According to a recent report of the Organization for Economic Cooperation and Development (OECD) as reported by the Isareli Ministry of Health, Israel spends significantly less than most of the member countries, but its health results are among the best including life expectancy that is among the highest and one of the lowest infant mortality rates.
Israel spends 7.3% of its GDP on health compared to the average OECD country spending 8.9% of its GDP. Israel is ranked 27th in its level of expenditure out of the 35 member countries.

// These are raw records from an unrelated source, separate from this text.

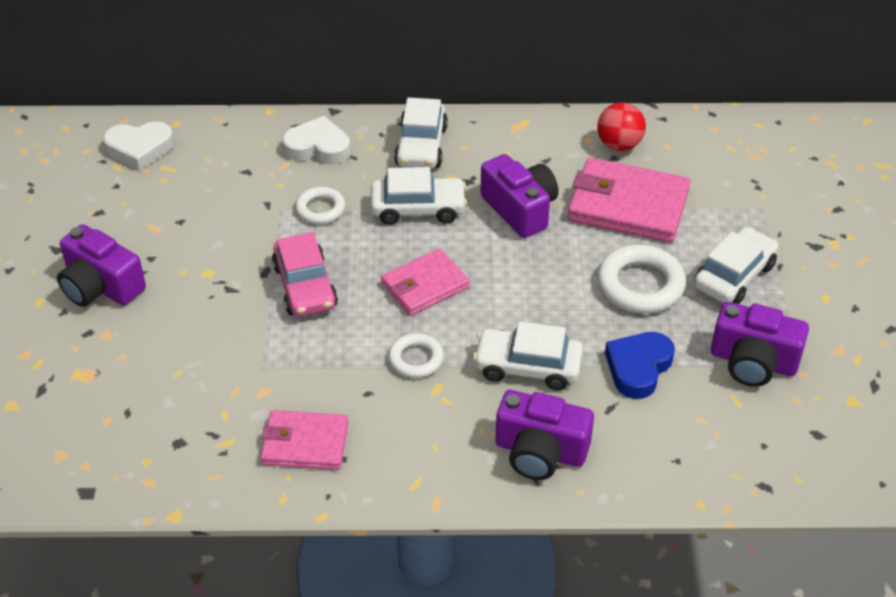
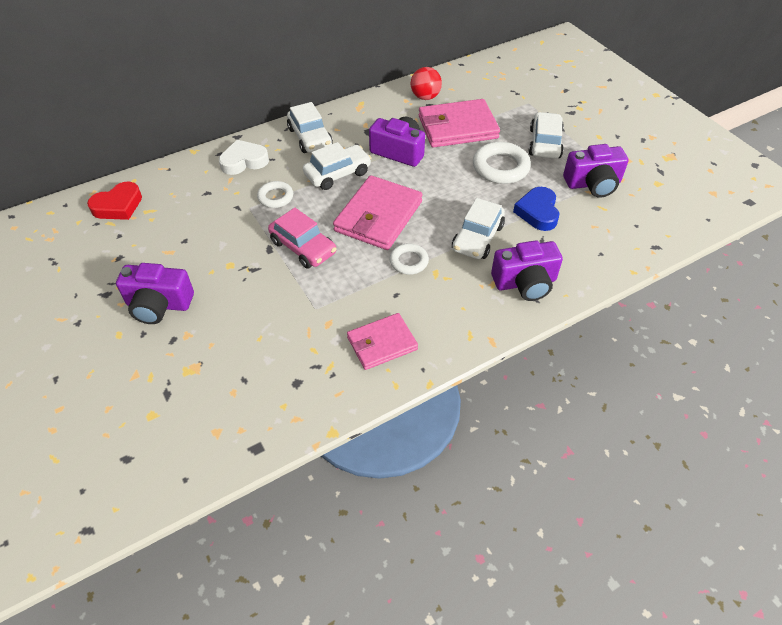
camera: 30 degrees left, 5 degrees up
white heart [103,121,174,170] -> red heart [87,182,142,220]
pink wallet [381,249,470,316] -> pink wallet [333,175,423,250], size x1.58
white car [473,321,583,390] -> white car turned 45 degrees counterclockwise [452,198,505,259]

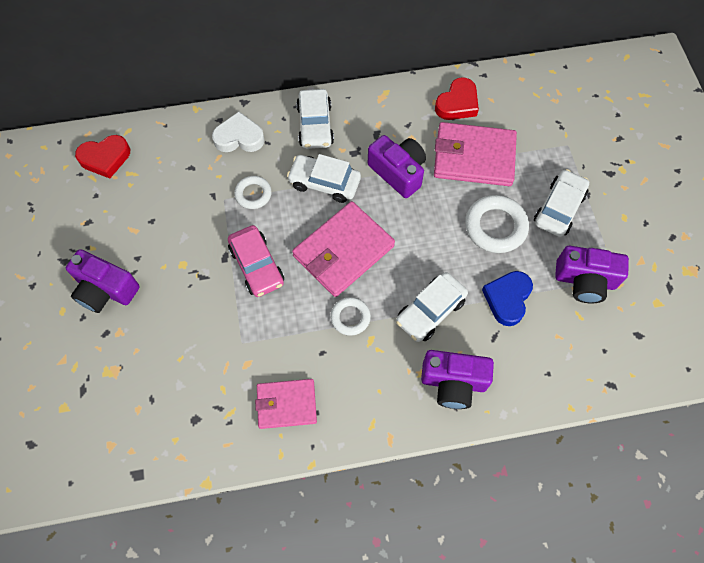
camera: 20 degrees right, 15 degrees up
white car [303,142,371,190] -> white car turned 150 degrees counterclockwise [287,154,361,203]
red ball [411,67,442,100] -> red heart [435,77,479,120]

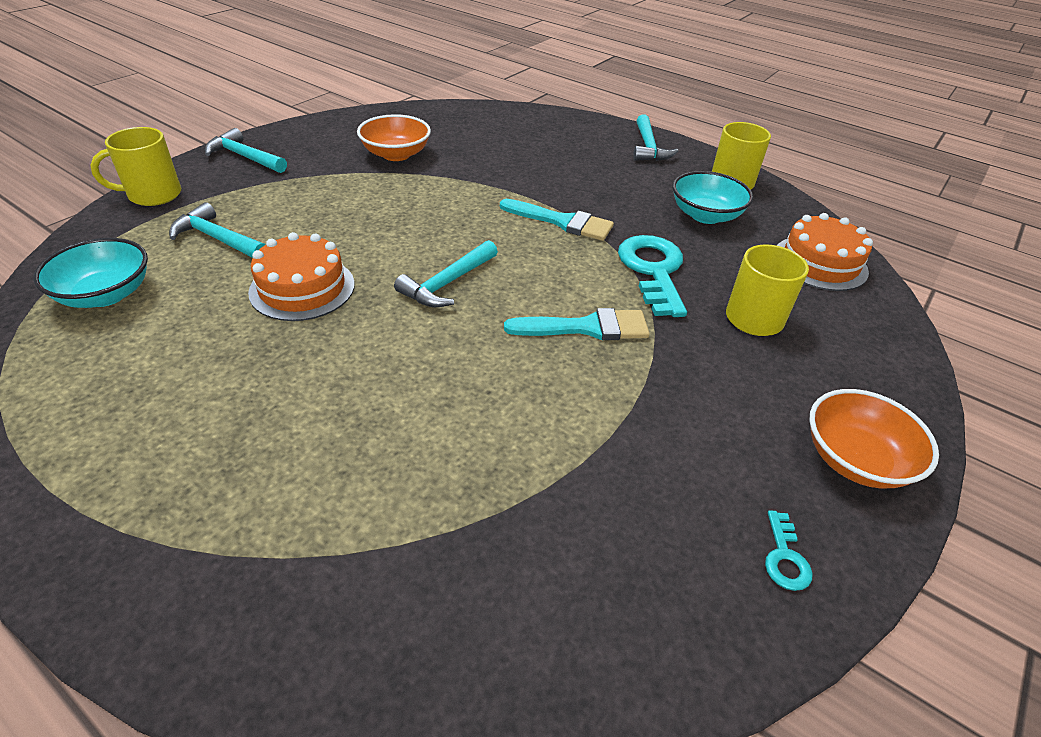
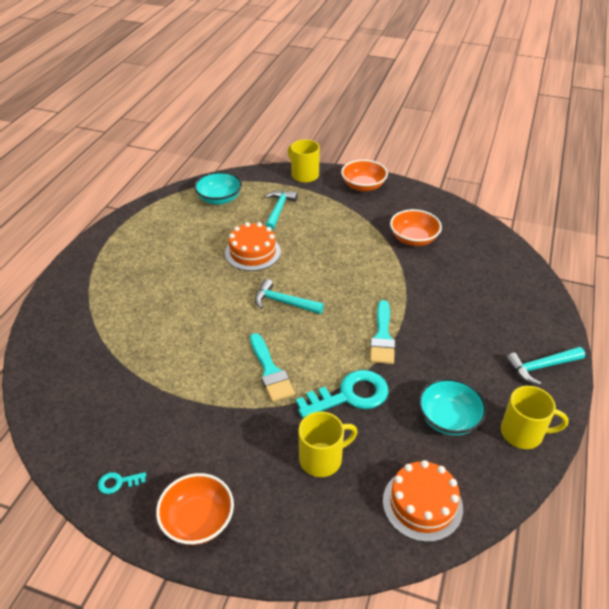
camera: 75 degrees right, 0 degrees up
turquoise hammer [205,128,287,173] -> orange bowl [341,160,388,192]

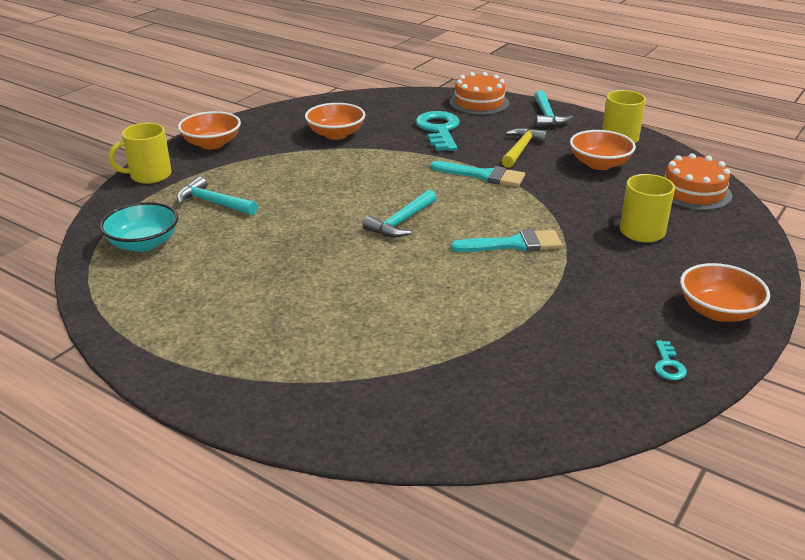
camera: 75 degrees left, 10 degrees down
orange cake [225,222,281,271] -> orange cake moved to [449,72,509,115]
turquoise key [296,370,388,418] -> turquoise key moved to [415,111,460,151]
turquoise bowl [418,378,487,436] -> orange bowl [570,130,636,170]
none -> yellow hammer [502,128,548,168]

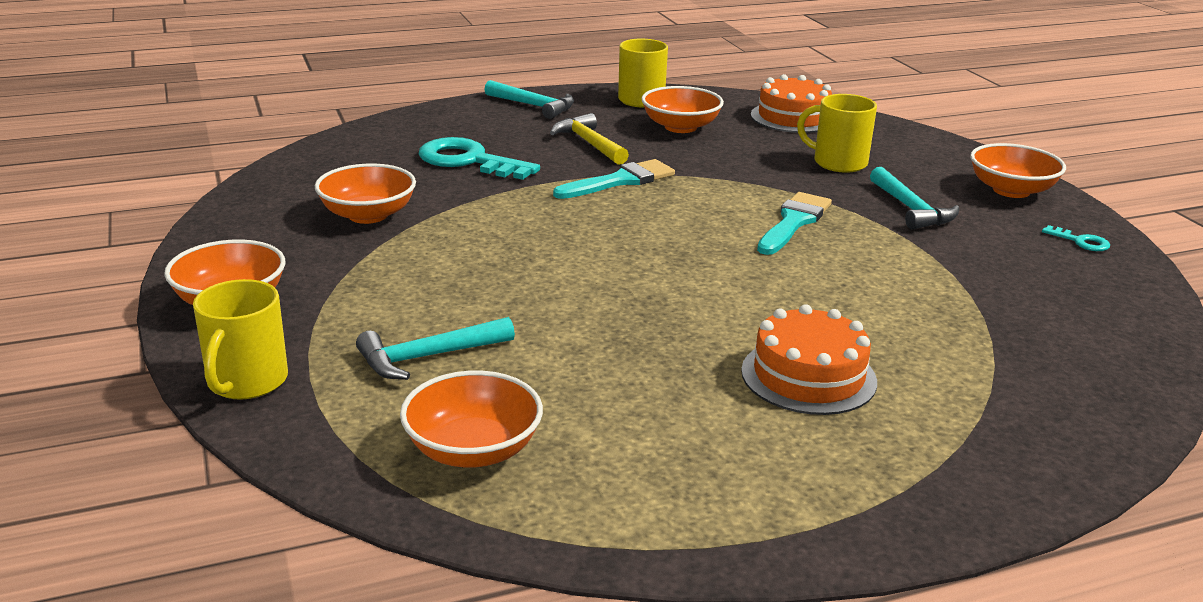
camera: 55 degrees left, 5 degrees down
turquoise bowl [100,202,178,252] -> orange bowl [400,370,543,468]
turquoise hammer [363,190,437,237] -> turquoise hammer moved to [870,167,959,230]
orange cake [449,72,509,115] -> orange cake moved to [741,304,877,415]

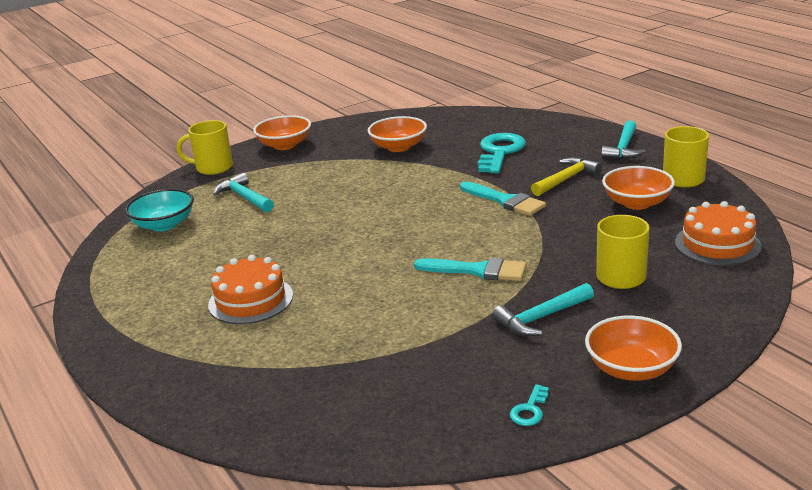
camera: 80 degrees right, 0 degrees up
orange bowl [400,370,543,468] -> turquoise bowl [125,189,194,232]

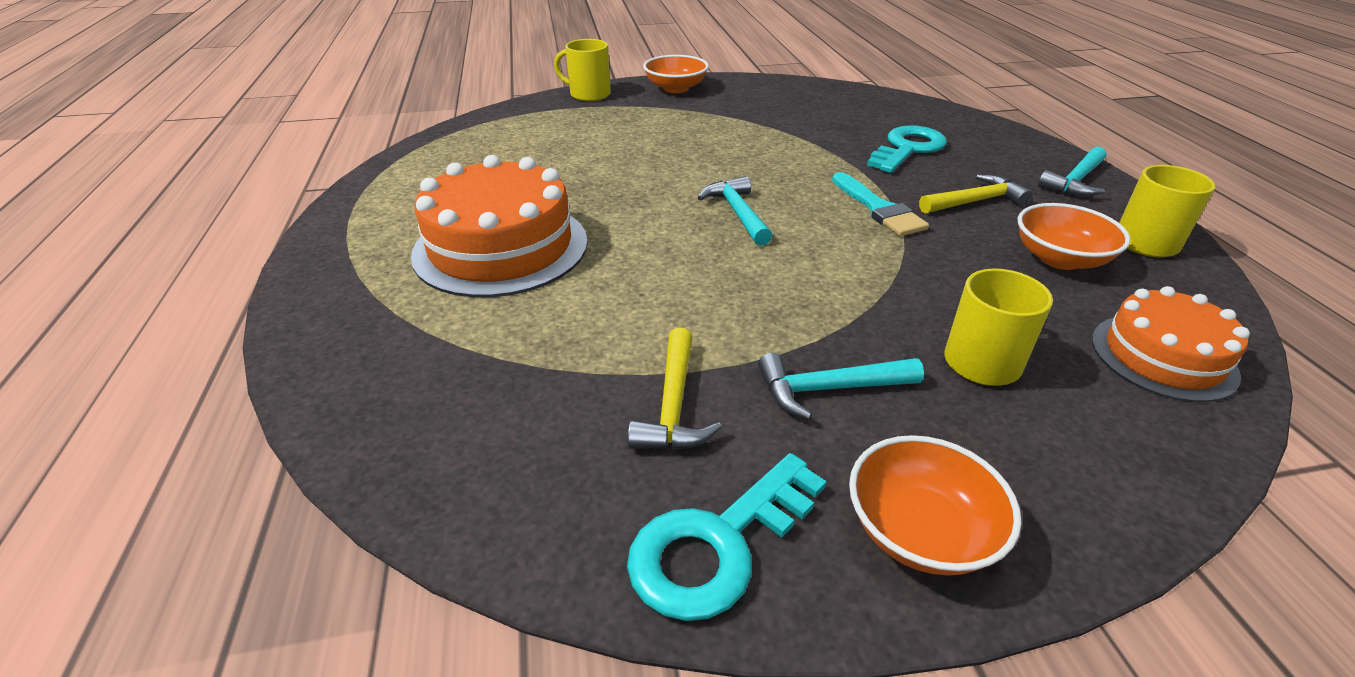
camera: 20 degrees right, 10 degrees up
turquoise bowl [125,189,194,232] -> none
orange cake [208,255,293,324] -> orange cake [411,155,588,297], size x1.64
turquoise hammer [213,173,274,212] -> turquoise hammer moved to [698,176,772,246]
orange bowl [368,116,427,152] -> none
turquoise brush [414,258,526,281] -> none
turquoise key [510,384,549,426] -> turquoise key [627,453,827,621], size x2.24
none -> yellow hammer [628,328,722,450]

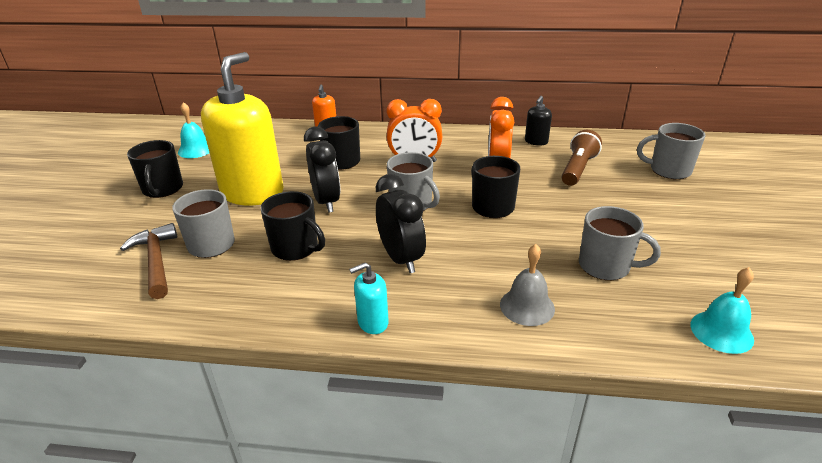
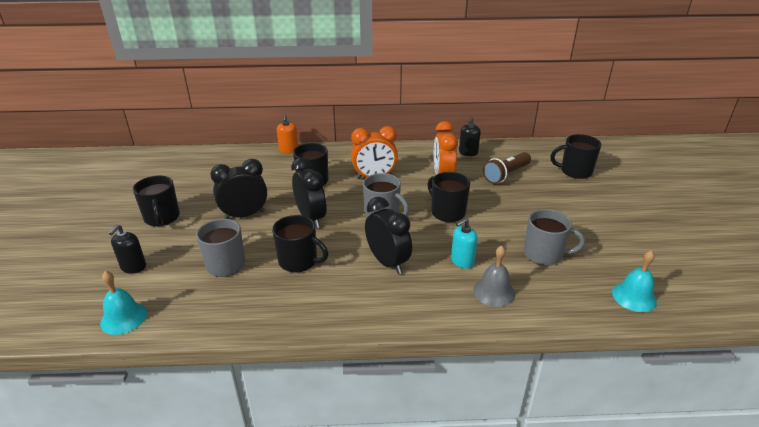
camera: 10 degrees left, 0 degrees up
brown hammer [120,223,177,299] -> none
turquoise bell [178,102,209,158] -> turquoise bell moved to [100,271,147,335]
yellow soap dispenser [201,52,284,206] -> black clock [210,159,267,219]
turquoise soap dispenser [349,263,389,334] -> turquoise soap dispenser moved to [451,218,477,269]
brown flashlight [562,130,602,186] -> brown flashlight turned 150 degrees counterclockwise [483,152,531,184]
grey mug [637,123,706,179] -> black mug [550,134,601,179]
none -> black soap dispenser [109,225,146,274]

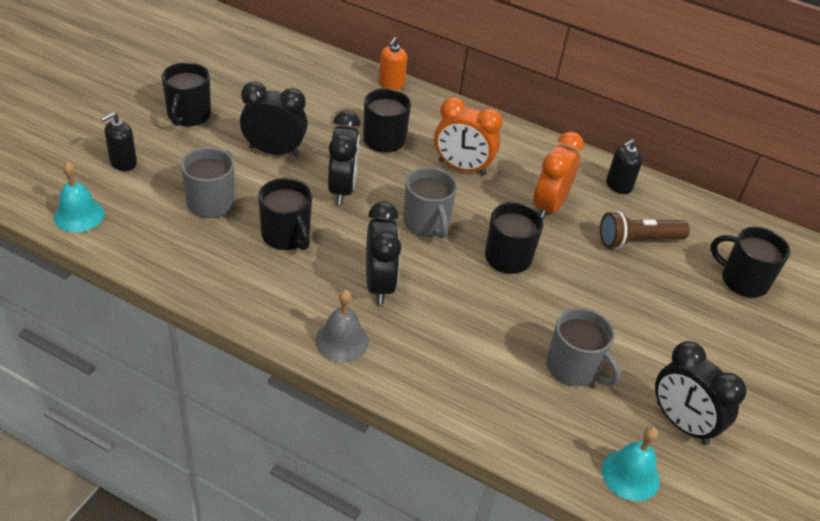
camera: 25 degrees right, 10 degrees up
turquoise soap dispenser [451,218,477,269] -> none
grey bell [473,245,515,307] -> grey bell moved to [315,289,369,363]
none -> black clock [655,341,747,445]

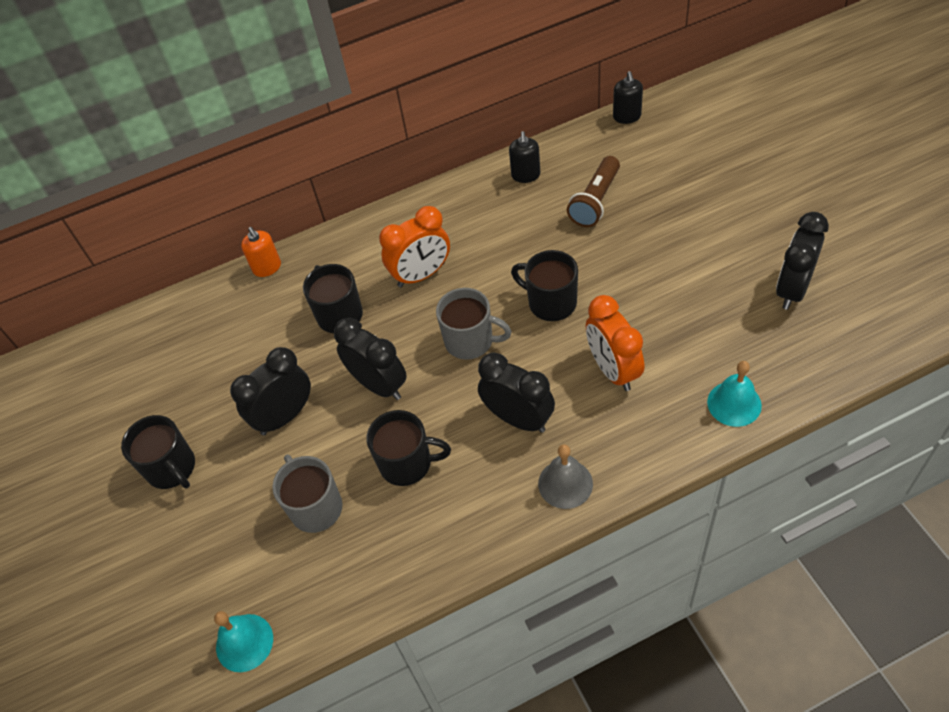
camera: 40 degrees left, 10 degrees up
black soap dispenser [101,112,137,171] -> black soap dispenser moved to [613,71,643,124]
orange clock [533,132,584,220] -> orange clock moved to [586,295,644,391]
grey mug [547,308,621,387] -> none
turquoise bell [602,426,660,501] -> turquoise bell moved to [707,361,762,427]
black clock [655,341,747,445] -> black clock turned 120 degrees clockwise [776,212,829,310]
black mug [710,227,790,298] -> none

It has fewer hospital beds (2.3 per thousand people) compared to an average of 3.6 per thousand, and it only has 4.9 MRI machines per million residents compared to an average of 15.8 per million. Only two countries had a lower number. There are an average of 36 MRI tests per thousand compared to an OECD average of 64. In CT exams, Israel is about average at 136 per thousand compared to an overall 145 per thousand.
Despite these low expenditure levels, Israel seems to get more results per unit of expense. Life expectancy in Israel is two and a half years higher than the OECD average for men (80.7 compared to 78.1), which is the fourth highest overall. In women the advantage is narrower at 84.2 compared to an OECD average of 83.4. This is 12th among all OECD countries.
Infant mortality is lower than the average at 3.1 per thousand compared to 3.8, and the suicide rate is much lower at 4.1 per 100,000 compared to 12.4 in the overall OECD. Israel's rate is the second lowest of all.
Israel's fertility is by far the highest in the OECD at an overall 3.1 births per woman. South Africa, in second place, is only 2.5 births per woman. The overall fertility in the OECD is only 1.7 births per woman, well below the level needed to sustain a stable population (2.1).
The number of students who have completed basic medical education in Israel was only 6.8 per thousand, compared to an overall average of 12.1 per thousand. This does not count the many Israelis who leave Israel to study medicine and then return home to practice.